Whatever you think about Shadiversity (he’s made some pretty controversial and offensive statements as of late), his old video covering the controversy surrounding “boob armor” in the Mandalorian is amazing. That was where I first learned what a codpiece was for. The main point of critics was that “The design of armor in the show is overtly sexual and objectifies women,” and Shad’s argument was “Decorative armor was always meant to sexualize the wearer, including men, and what the Mandalorian did wasn’t particularly egregious.”
Nothing like a history nerd making several hours of footage that can basically be summarized as “You’re wrong!”
> Personally: his prejudices against gay people and his tendency to jump to the conclusion that something is "woke" simply because it mentions a subject left-leaning people are concerned about.
> (See the "knights watch" reviews of the new The Last of Us series for examples.)
> I (a bisexual man) always found his material on historical practices and weapons, as well as his fantasy theory videos to be extremely entertaining and convincing.
> But his views when it comes to pop culture are often his prejudice worded in a way that deflects criticism.
> Comparing gay representation in the last of us, as if it was a foot fetish and having someone suck and/or lick toes in media. (see episode 3 of knights watch the last of us review)
> I'm not going to claim hes homophobic 'because' he's mormon christian conservative. But he is homophobic, and a mormon christian conservatve.
Missing it. The modern pants aren’t that accommodating for the right blood flow and temperature, especially when sitting for prolonged time. Giving the established effect of the temperature on the sperm quality and count, I'd venture a guess that it may be among the reasons for the global sperm count decline which seems to parallel with the office jobs (sitting) proliferation and the decrease of the blue collar (standing/walking) jobs.
Even the evidence for humans is a bit patchy - a third of studies come to the opposite conclusion, and plenty of those that agree have massive methodological flaws. So I doubt we can say that with any real confidence for other mammals.

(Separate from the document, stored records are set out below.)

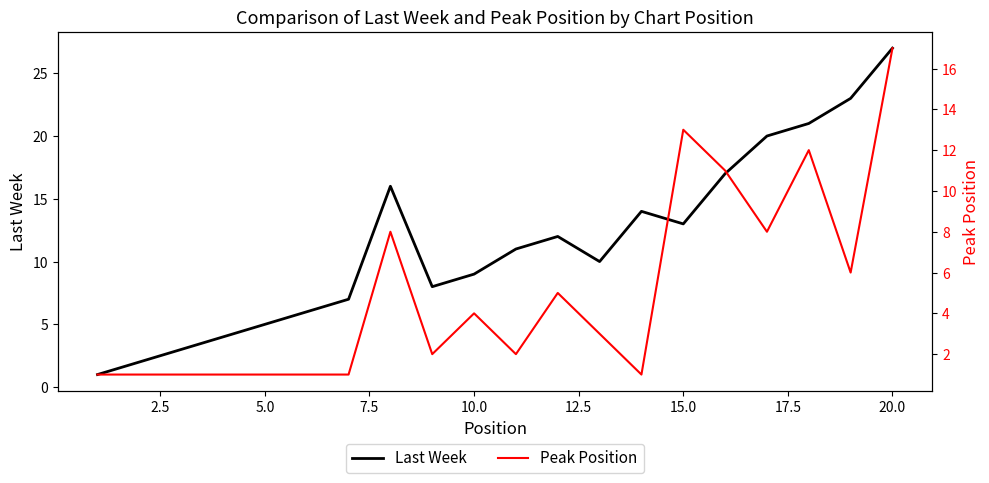

Does the chart display data point markers on the line(s)?

No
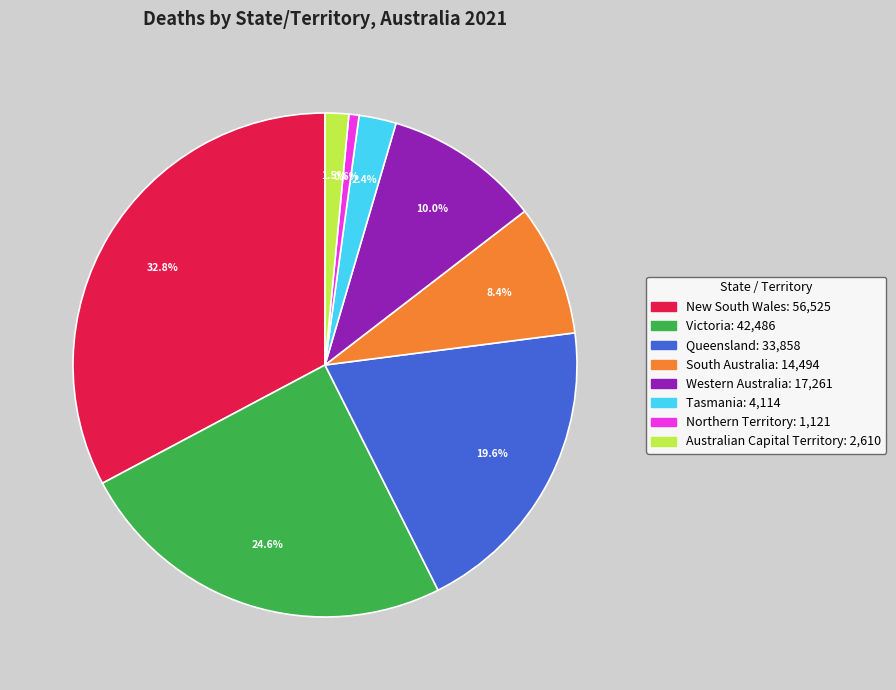

Which category has the smallest portion of the pie?

Northern Territory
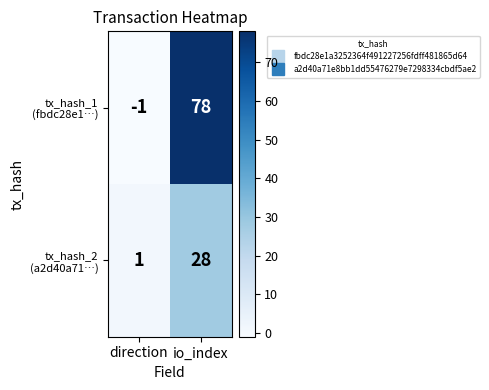

What is the difference between the highest and lowest values at io_index?

50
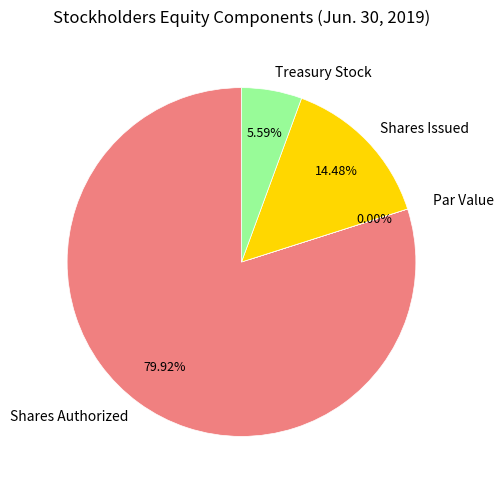

Which category has the biggest portion of the pie?

Shares Authorized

Just want to highlight that you put a blog named "Astral Codex Ten" claiming patchiness and methodological flaws because "data are very noisy" against the peer-reviewed journals like Oxford Scientific which for example states:
"This comprehensive meta-regression analysis reports a significant decline in sperm counts (as measured by SC and TSC) between 1973 and 2011, driven by a 50–60% decline among men unselected by fertility from North America, Europe, Australia and New Zealand. "
If the "data are very noisy" argument were a sound argument it would have dismissed most of the science that we have today.
I'm not putting anything against anything. That paper [0] completely agrees with the blog - they threw out all but 38 of the 2936 studies they considered, for crying out loud - and neither makes any call on sperm count in animals other than humans.
That, at least, Blackadder got right:
https://www.youtube.com/watch?v=u5A55eWbiBI
Maybe a tad more modest (season 2 might have gotten it exactly right, although the codpiece seems to have been getting less popular by then during the reign of Elizabeth I).